**Stated goal:** Identify every line in the listing below that contains the word "underway" and copy each such line. Matching is case-sensitive.

Dataset excerpts
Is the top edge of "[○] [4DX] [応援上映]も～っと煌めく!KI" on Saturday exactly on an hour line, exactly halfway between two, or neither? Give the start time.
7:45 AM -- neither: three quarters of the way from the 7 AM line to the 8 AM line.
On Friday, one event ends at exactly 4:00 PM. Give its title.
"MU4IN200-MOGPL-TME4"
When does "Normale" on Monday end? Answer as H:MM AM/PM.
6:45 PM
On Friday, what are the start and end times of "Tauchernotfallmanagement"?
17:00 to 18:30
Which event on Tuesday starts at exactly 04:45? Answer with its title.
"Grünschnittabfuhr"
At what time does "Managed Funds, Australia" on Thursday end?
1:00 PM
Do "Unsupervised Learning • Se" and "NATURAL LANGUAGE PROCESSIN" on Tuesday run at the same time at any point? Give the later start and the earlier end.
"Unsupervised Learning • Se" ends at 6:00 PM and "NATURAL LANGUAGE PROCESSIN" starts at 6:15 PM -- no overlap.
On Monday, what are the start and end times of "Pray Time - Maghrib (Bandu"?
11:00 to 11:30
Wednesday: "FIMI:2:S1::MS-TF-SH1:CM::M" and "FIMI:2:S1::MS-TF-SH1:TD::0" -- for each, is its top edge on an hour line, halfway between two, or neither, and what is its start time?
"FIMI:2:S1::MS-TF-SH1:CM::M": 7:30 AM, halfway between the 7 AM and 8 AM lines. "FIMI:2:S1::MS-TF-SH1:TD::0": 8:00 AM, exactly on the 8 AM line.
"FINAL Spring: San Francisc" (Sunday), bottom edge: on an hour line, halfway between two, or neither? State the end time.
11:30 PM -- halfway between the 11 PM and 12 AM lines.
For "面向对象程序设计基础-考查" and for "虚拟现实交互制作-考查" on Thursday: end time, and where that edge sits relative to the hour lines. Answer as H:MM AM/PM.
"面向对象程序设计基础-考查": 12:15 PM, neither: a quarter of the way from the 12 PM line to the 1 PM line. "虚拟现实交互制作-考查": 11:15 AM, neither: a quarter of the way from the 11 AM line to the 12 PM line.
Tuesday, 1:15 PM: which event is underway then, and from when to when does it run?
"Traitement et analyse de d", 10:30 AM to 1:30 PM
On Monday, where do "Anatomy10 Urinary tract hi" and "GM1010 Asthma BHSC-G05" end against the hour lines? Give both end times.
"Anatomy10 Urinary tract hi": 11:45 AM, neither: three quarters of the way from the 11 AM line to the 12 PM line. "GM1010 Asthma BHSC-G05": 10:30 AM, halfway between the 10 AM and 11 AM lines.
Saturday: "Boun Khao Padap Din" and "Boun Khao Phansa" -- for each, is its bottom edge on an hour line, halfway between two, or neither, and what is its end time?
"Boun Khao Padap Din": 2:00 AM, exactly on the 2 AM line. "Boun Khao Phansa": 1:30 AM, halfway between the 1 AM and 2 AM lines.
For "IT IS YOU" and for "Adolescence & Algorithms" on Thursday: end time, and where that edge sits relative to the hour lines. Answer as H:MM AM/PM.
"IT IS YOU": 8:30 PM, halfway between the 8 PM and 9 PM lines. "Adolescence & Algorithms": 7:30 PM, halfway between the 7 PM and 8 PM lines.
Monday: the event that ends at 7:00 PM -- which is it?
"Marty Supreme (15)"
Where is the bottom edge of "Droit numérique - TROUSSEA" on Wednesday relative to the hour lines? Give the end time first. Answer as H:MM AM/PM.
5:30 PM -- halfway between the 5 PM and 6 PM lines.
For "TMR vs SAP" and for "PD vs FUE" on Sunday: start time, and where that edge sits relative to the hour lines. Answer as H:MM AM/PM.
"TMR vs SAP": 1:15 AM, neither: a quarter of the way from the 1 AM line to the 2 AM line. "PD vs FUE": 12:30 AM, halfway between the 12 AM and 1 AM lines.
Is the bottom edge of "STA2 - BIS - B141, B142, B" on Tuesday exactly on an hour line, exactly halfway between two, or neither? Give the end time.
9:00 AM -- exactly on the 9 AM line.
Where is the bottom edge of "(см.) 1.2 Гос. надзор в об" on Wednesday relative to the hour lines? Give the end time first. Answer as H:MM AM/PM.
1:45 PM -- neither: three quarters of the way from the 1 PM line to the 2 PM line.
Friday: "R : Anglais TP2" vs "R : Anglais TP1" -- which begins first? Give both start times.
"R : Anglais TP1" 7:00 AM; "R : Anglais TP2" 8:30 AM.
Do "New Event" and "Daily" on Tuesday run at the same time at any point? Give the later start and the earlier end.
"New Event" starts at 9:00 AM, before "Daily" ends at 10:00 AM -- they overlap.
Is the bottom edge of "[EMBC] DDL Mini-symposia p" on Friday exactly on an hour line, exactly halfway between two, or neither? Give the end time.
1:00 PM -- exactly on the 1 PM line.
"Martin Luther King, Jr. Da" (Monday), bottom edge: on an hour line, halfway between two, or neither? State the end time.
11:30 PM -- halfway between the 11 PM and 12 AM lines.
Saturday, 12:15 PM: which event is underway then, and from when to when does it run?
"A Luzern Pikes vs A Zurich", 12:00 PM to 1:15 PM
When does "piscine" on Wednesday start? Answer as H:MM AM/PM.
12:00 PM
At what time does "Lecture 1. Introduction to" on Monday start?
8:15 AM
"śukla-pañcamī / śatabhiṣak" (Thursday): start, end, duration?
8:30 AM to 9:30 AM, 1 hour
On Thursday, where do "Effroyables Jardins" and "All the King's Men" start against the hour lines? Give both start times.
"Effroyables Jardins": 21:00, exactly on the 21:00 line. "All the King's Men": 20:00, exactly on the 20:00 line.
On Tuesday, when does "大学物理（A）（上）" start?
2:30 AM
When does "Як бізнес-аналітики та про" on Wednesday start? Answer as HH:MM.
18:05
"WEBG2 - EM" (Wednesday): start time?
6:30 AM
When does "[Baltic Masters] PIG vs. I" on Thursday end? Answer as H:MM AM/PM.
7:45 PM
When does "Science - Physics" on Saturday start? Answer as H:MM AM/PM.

**Written response:**
Tuesday, 1:15 PM: which event is underway then, and from when to when does it run?
Saturday, 12:15 PM: which event is underway then, and from when to when does it run?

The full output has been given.